**Try it**
Using the entries below, write out the line with "middenklasse in de kou staan. En: slappe", the line with "universiteitsbesturen worden vernederd door", and every line in between, exactly as each is written.

Transcribed page contents:
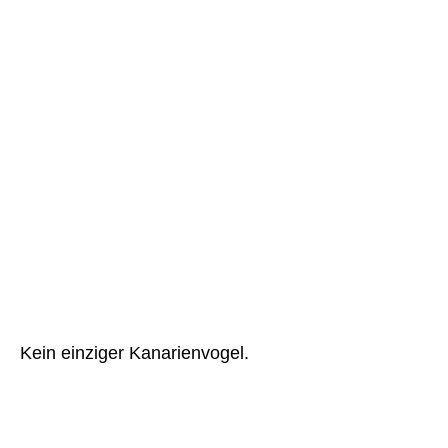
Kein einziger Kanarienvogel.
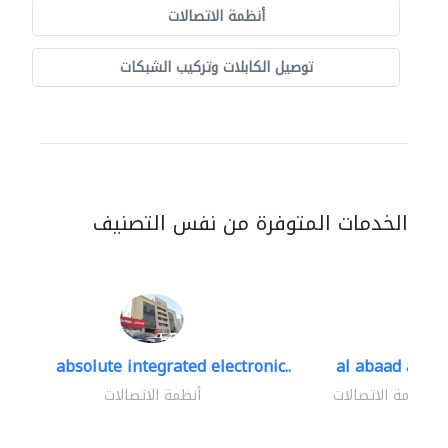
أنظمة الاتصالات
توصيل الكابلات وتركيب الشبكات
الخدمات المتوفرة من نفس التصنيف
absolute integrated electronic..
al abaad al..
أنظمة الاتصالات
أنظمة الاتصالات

==

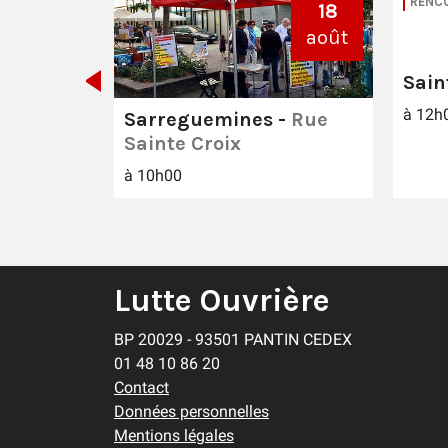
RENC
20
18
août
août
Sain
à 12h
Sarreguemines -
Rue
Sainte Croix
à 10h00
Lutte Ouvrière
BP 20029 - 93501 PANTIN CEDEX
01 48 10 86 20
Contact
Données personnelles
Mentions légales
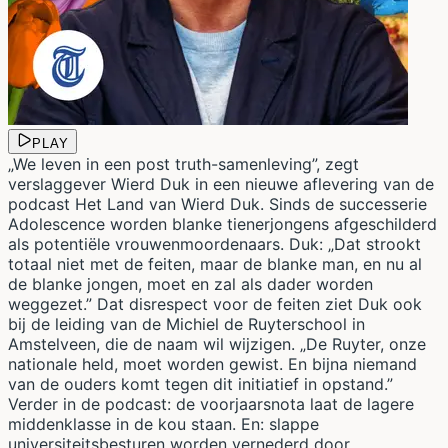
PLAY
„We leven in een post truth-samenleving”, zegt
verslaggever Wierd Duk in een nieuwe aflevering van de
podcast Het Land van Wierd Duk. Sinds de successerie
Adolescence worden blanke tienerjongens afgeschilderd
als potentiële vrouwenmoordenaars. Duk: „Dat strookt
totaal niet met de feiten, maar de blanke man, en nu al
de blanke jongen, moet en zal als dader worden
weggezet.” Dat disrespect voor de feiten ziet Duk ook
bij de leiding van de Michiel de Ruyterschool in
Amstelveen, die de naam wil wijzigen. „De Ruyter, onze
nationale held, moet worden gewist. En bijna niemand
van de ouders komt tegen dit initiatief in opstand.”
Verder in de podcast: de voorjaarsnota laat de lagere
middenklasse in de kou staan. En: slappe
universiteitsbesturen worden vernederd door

**Output for this exercise**
middenklasse in de kou staan. En: slappe
universiteitsbesturen worden vernederd door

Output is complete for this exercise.